#### [YOUR GOAL]
Once the pictures are set aside, reproduce all of the records exactly.

#### [GIVEN INFORMATION]
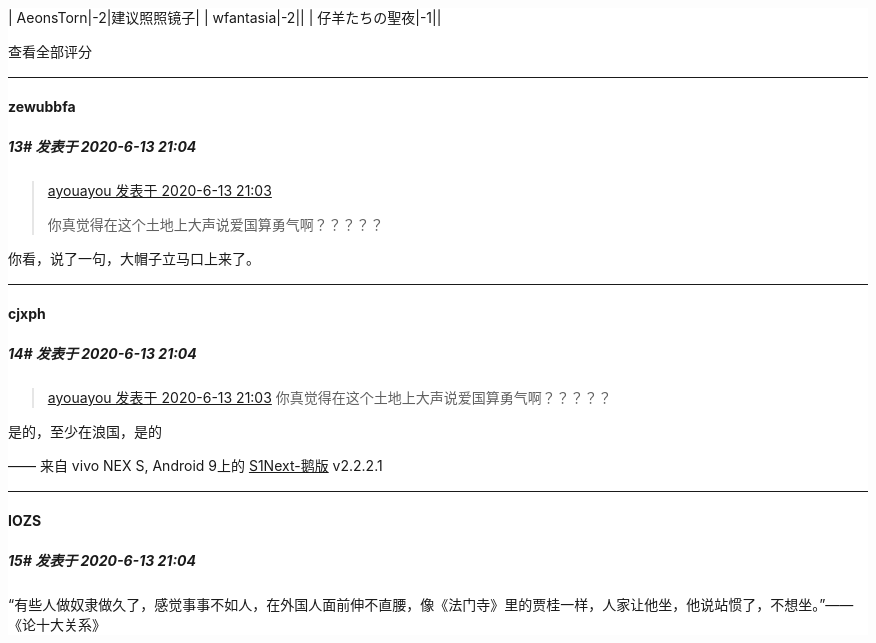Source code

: | AeonsTorn|-2|建议照照镜子|
| wfantasia|-2||
| 仔羊たちの聖夜|-1||



查看全部评分






*****

####  zewubbfa  
##### 13#       发表于 2020-6-13 21:04



<blockquote><a href="httphttps://bbs.saraba1st.com/2b/forum.php?mod=redirect&amp;goto=findpost&amp;pid=47792801&amp;ptid=1941515" target="_blank">ayouayou 发表于 2020-6-13 21:03</a>

你真觉得在这个土地上大声说爱国算勇气啊？？？？？</blockquote>
你看，说了一句，大帽子立马口上来了。







*****

####  cjxph  
##### 14#       发表于 2020-6-13 21:04



<blockquote><a href="httphttps://bbs.saraba1st.com/2b/forum.php?mod=redirect&amp;goto=findpost&amp;pid=47792801&amp;ptid=1941515" target="_blank">ayouayou 发表于 2020-6-13 21:03</a>
你真觉得在这个土地上大声说爱国算勇气啊？？？？？</blockquote>
是的，至少在浪国，是的

—— 来自 vivo NEX S, Android 9上的 [S1Next-鹅版](https://github.com/ykrank/S1-Next/releases) v2.2.2.1







*****

####  IOZS  
##### 15#       发表于 2020-6-13 21:04




“有些人做奴隶做久了，感觉事事不如人，在外国人面前伸不直腰，像《法门寺》里的贾桂一样，人家让他坐，他说站惯了，不想坐。”——《论十大关系》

#### [SOLVED EXERCISE]
Source code

: | AeonsTorn|-2|建议照照镜子|
| wfantasia|-2||
| 仔羊たちの聖夜|-1||



查看全部评分






*****

####  zewubbfa  
##### 13#       发表于 2020-6-13 21:04



<blockquote><a href="httphttps://bbs.saraba1st.com/2b/forum.php?mod=redirect&amp;goto=findpost&amp;pid=47792801&amp;ptid=1941515" target="_blank">ayouayou 发表于 2020-6-13 21:03</a>

你真觉得在这个土地上大声说爱国算勇气啊？？？？？</blockquote>
你看，说了一句，大帽子立马口上来了。







*****

####  cjxph  
##### 14#       发表于 2020-6-13 21:04



<blockquote><a href="httphttps://bbs.saraba1st.com/2b/forum.php?mod=redirect&amp;goto=findpost&amp;pid=47792801&amp;ptid=1941515" target="_blank">ayouayou 发表于 2020-6-13 21:03</a>
你真觉得在这个土地上大声说爱国算勇气啊？？？？？</blockquote>
是的，至少在浪国，是的

—— 来自 vivo NEX S, Android 9上的 [S1Next-鹅版](https://github.com/ykrank/S1-Next/releases) v2.2.2.1







*****

####  IOZS  
##### 15#       发表于 2020-6-13 21:04




“有些人做奴隶做久了，感觉事事不如人，在外国人面前伸不直腰，像《法门寺》里的贾桂一样，人家让他坐，他说站惯了，不想坐。”——《论十大关系》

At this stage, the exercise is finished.